Wednesday, September 12, 2012

H.L. Mencken

September 12, 2012

On this date in 1880, America's most prominent journalist, H.L. (Henry Louis) Mencken, was born in Baltimore. Although his father was agnostic, his Lutheran mother sent him to Sunday School, which he later defined as, "A prison in which children do penance for the evil conscience of their parents" (A Mencken Chrestomathy,1949). The cigar-chomping, iconoclastic journalist worked most of his life at the Baltimore Sun, where he began his trademark column, "The Free Lance," in 1911. Mencken also coedited Smart Set magazine (1914-1923) and edited American Mercury magazine (1925-1933). His lifetime production of 28 books included a 6-volume collection of his essays, Prejudices (1919-27), In Defense of Women (1917), Treatise of the Gods (1930), and an autobiographical trilogy, ending with Heathen Days, published as one volume in 1947.
The sardonic critic of the "booboisie," who also coined the term "Boobus americanus," was famed for his coverage of the Scopes Trial in Dayton, Tenn., in 1925. Mencken's many epigrams include: "Faith may be defined briefly as an illogical belief in the occurrence of the improbable" (The New York Times Magazine, Sept. 11, 1955). "The chief contribution of Protestantism to human thought is its massive proof that God is a bore" (Minority Report, 1956). "No one in this world, so far as I know . . . has ever lost money by underestimating the intelligence of the great masses of the plain people" (Notes on Journalism, Chicago Tribune, Sept. 19 1926). "Puritanism - The haunting fear that someone, somewhere may be happy" (A Mencken Chrestomathy, 1949). "Sunday - A day given over by Americans to wishing that they themselves were dead and in Heaven, and that their neighbors were dead and in Hell" (A Book of Burlesques 1916, 1924). "Theology: An effort to explain the unknowable by putting it into terms of the not worth knowing" (A Mencken Chrestomathy, 1949). "The most curious social convention of the great age in which we live is the one to the effect that religious opinions should be respected" (American Mercury, March 1930). D. 1956.
I believe that religion, generally speaking, has been a curse to mankind--that its modest and greatly overestimated services on the ethical side have been more than overcome by the damage it has done to clear and honest thinking.

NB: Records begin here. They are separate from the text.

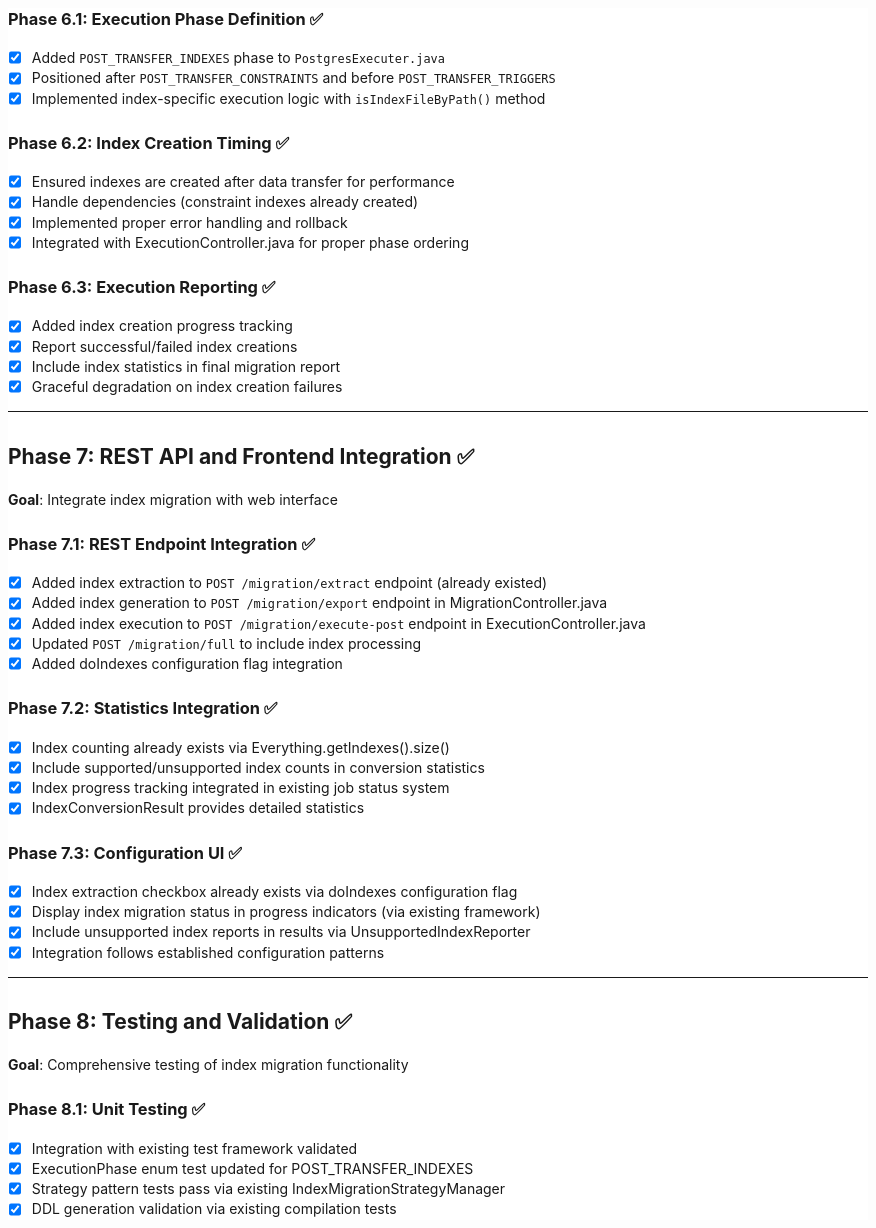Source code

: ### Phase 6.1: Execution Phase Definition ✅
- [x] Added `POST_TRANSFER_INDEXES` phase to `PostgresExecuter.java`
- [x] Positioned after `POST_TRANSFER_CONSTRAINTS` and before `POST_TRANSFER_TRIGGERS`
- [x] Implemented index-specific execution logic with `isIndexFileByPath()` method

### Phase 6.2: Index Creation Timing ✅
- [x] Ensured indexes are created after data transfer for performance
- [x] Handle dependencies (constraint indexes already created)
- [x] Implemented proper error handling and rollback
- [x] Integrated with ExecutionController.java for proper phase ordering

### Phase 6.3: Execution Reporting ✅
- [x] Added index creation progress tracking
- [x] Report successful/failed index creations
- [x] Include index statistics in final migration report
- [x] Graceful degradation on index creation failures

---

## Phase 7: REST API and Frontend Integration ✅
**Goal**: Integrate index migration with web interface

### Phase 7.1: REST Endpoint Integration ✅
- [x] Added index extraction to `POST /migration/extract` endpoint (already existed)
- [x] Added index generation to `POST /migration/export` endpoint in MigrationController.java
- [x] Added index execution to `POST /migration/execute-post` endpoint in ExecutionController.java
- [x] Updated `POST /migration/full` to include index processing
- [x] Added doIndexes configuration flag integration

### Phase 7.2: Statistics Integration ✅
- [x] Index counting already exists via Everything.getIndexes().size()
- [x] Include supported/unsupported index counts in conversion statistics
- [x] Index progress tracking integrated in existing job status system
- [x] IndexConversionResult provides detailed statistics

### Phase 7.3: Configuration UI ✅
- [x] Index extraction checkbox already exists via doIndexes configuration flag
- [x] Display index migration status in progress indicators (via existing framework)
- [x] Include unsupported index reports in results via UnsupportedIndexReporter
- [x] Integration follows established configuration patterns

---

## Phase 8: Testing and Validation ✅
**Goal**: Comprehensive testing of index migration functionality

### Phase 8.1: Unit Testing ✅
- [x] Integration with existing test framework validated
- [x] ExecutionPhase enum test updated for POST_TRANSFER_INDEXES
- [x] Strategy pattern tests pass via existing IndexMigrationStrategyManager
- [x] DDL generation validation via existing compilation tests
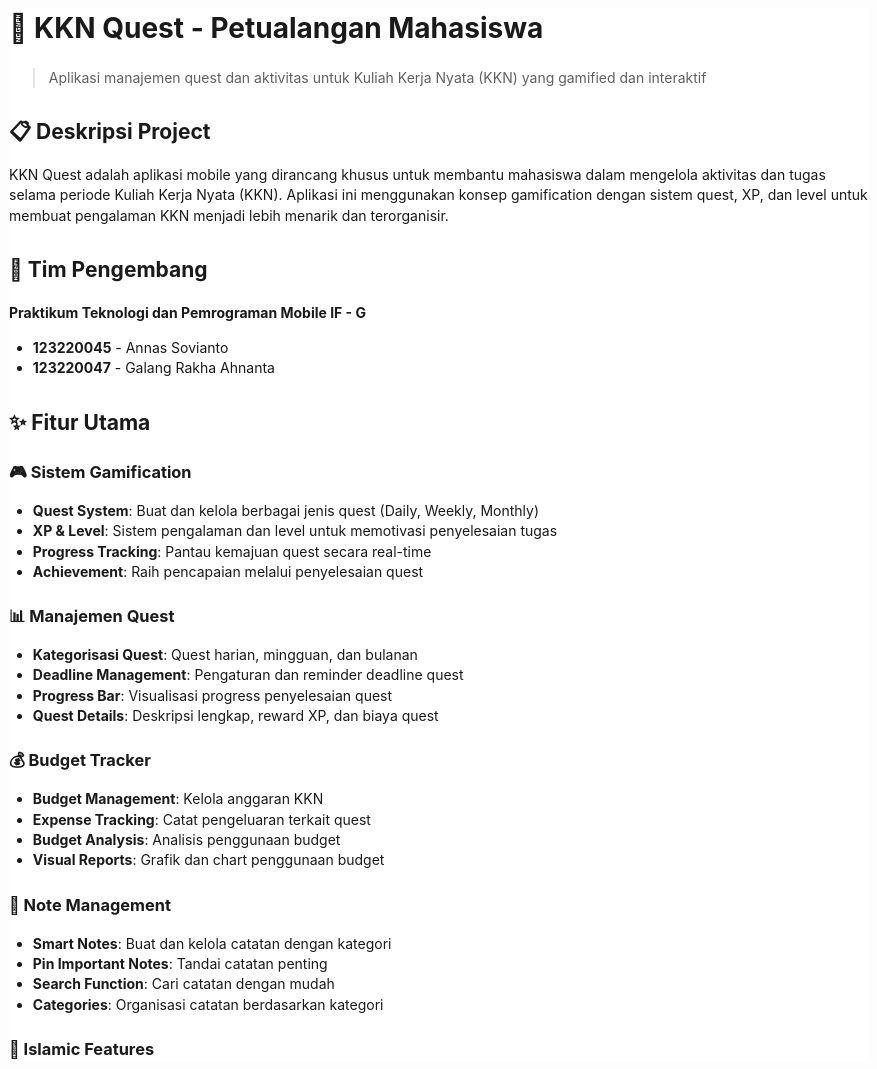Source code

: # 🎯 KKN Quest - Petualangan Mahasiswa

> Aplikasi manajemen quest dan aktivitas untuk Kuliah Kerja Nyata (KKN) yang gamified dan interaktif

## 📋 Deskripsi Project

KKN Quest adalah aplikasi mobile yang dirancang khusus untuk membantu mahasiswa dalam mengelola aktivitas dan tugas selama periode Kuliah Kerja Nyata (KKN). Aplikasi ini menggunakan konsep gamification dengan sistem quest, XP, dan level untuk membuat pengalaman KKN menjadi lebih menarik dan terorganisir.

## 👥 Tim Pengembang

**Praktikum Teknologi dan Pemrograman Mobile IF - G**

- **123220045** - Annas Sovianto
- **123220047** - Galang Rakha Ahnanta

## ✨ Fitur Utama

### 🎮 Sistem Gamification

- **Quest System**: Buat dan kelola berbagai jenis quest (Daily, Weekly, Monthly)
- **XP & Level**: Sistem pengalaman dan level untuk memotivasi penyelesaian tugas
- **Progress Tracking**: Pantau kemajuan quest secara real-time
- **Achievement**: Raih pencapaian melalui penyelesaian quest

### 📊 Manajemen Quest

- **Kategorisasi Quest**: Quest harian, mingguan, dan bulanan
- **Deadline Management**: Pengaturan dan reminder deadline quest
- **Progress Bar**: Visualisasi progress penyelesaian quest
- **Quest Details**: Deskripsi lengkap, reward XP, dan biaya quest

### 💰 Budget Tracker

- **Budget Management**: Kelola anggaran KKN
- **Expense Tracking**: Catat pengeluaran terkait quest
- **Budget Analysis**: Analisis penggunaan budget
- **Visual Reports**: Grafik dan chart penggunaan budget

### 📝 Note Management

- **Smart Notes**: Buat dan kelola catatan dengan kategori
- **Pin Important Notes**: Tandai catatan penting
- **Search Function**: Cari catatan dengan mudah
- **Categories**: Organisasi catatan berdasarkan kategori

### 🕌 Islamic Features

I believe that no discovery of fact, however trivial, can be wholly useless to the race, and that no trumpeting of falsehood, however virtuous in intent, can be anything but vicious. . .

I believe that the evidence for immortality is no better than the evidence of witches, and deserves no more respect.

I believe in the complete freedom of thought and speech . . .

I believe in the capacity of man to conquer his world, and to find out what it is made of, and how it is run.

I believe in the reality of progress.

But the whole thing, after all, may be put very simply. I believe that it is better to tell the truth than to lie. I believe that it is better to be free than to be a slave. And I believe that it is better to know than be ignorant.